Face à des messages contradictoires, les Français peuvent, au-delà des fausses informations, être légitimement perplexes. D’un côté, le gouvernement les appelle à consommer afin de relancer la croissance et d’augmenter les recettes de TVA, indispensables à la maîtrise des déficits publics. De l’autre, il les invite à épargner en vue de la défense, afin de faciliter le réarmement du pays, en soulignant que cette orientation de leurs liquidités est évidemment volontaire et non obligatoire. Au-delà des éventuelles incohérences – fruits de la difficile tâche de gouverner en ces temps troublés, surtout en France – l’investissement dans un fonds « bleu-blanc-rouge » constitue-t-il un bon choix ?

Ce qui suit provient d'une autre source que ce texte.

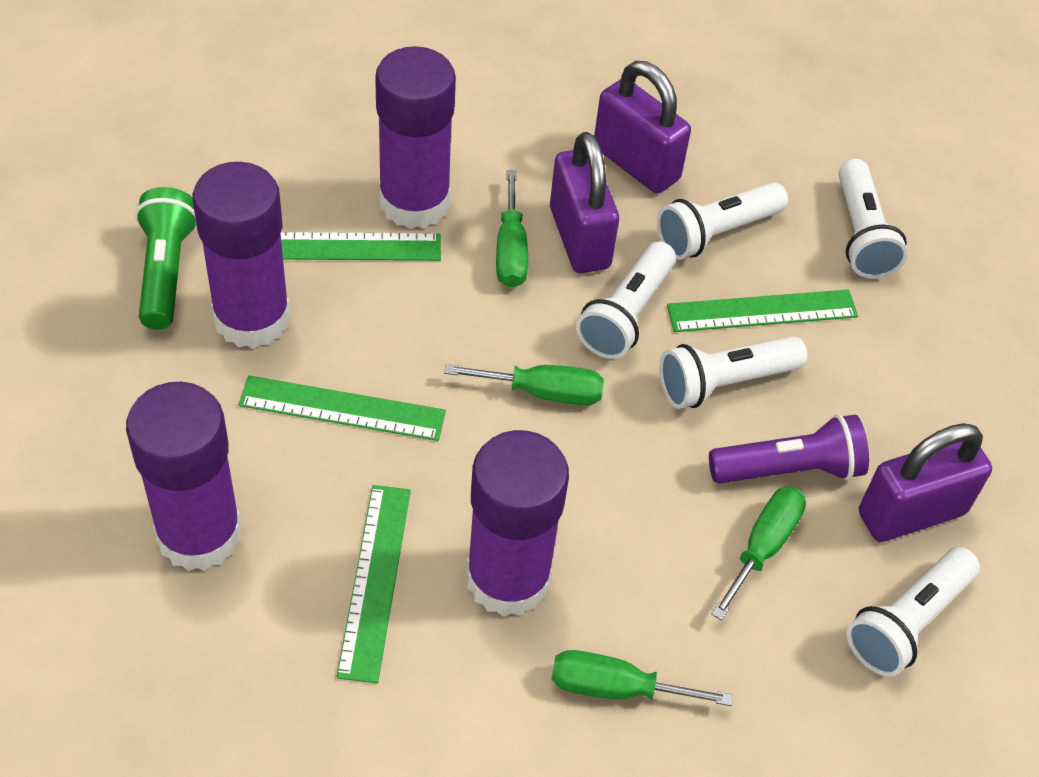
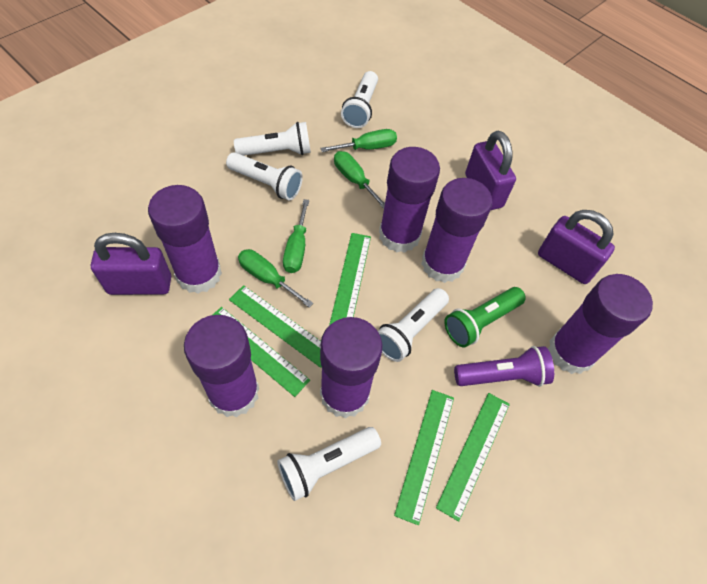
green ruler: 4 -> 5
purple glue stick: 4 -> 6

Jusqu’à récemment, les entreprises du secteur de la défense étaient boudées, car par nature peu ou pas compatibles avec les critères ESG. Avec l’impérieuse nécessité de moderniser nos équipements militaires, cet argument tend à s’effacer. Même en Europe du Nord, les gestionnaires de fonds sont sur le point de revoir leur politique en la matière. Ces entreprises représentent des valeurs de croissance, bénéficiant de commandes publiques orientées durablement à la hausse. Ce sont des sociétés à forte intensité technologique. L’armement dépend de plus en plus des technologies de l’information et de la communication. Elles disposent d’un fort potentiel de valorisation. La création d’usines, de chaînes de production, de nouveaux avions ou de chars nécessite, évidemment, du temps.
L’investissement dans le fonds défense de la Banque Publique d’Investissement, ou dans ceux créés par des acteurs privés, est de la même façon, et par nature, de long terme. Cependant, les rendements potentiels sont importants. En outre, la France dispose, dans ce secteur, d’un véritable avantage comparatif. Investir dans ces fonds permet de soutenir un pan de l’industrie nationale à haute valeur ajoutée. C’est également, pour les épargnants, une manière d’accéder à la sphère du capital-investissement de manière mutualisée, le fonds prenant des participations dans des entreprises de la défense non cotées ou leur prêtant des sommes pour la réalisation d’investissements.
L’affaire des fausses informations sur l’épargne a malgré tout un effet positif : celui d’avoir permis de mieux expliquer le rôle de l’épargne au sein de l’économie contemporaine. Toute épargne, en dehors de celle placée en or, en bitcoins ou en billets sous un matelas, vit et est productive, en constituant la base des fonds propres et des prêts.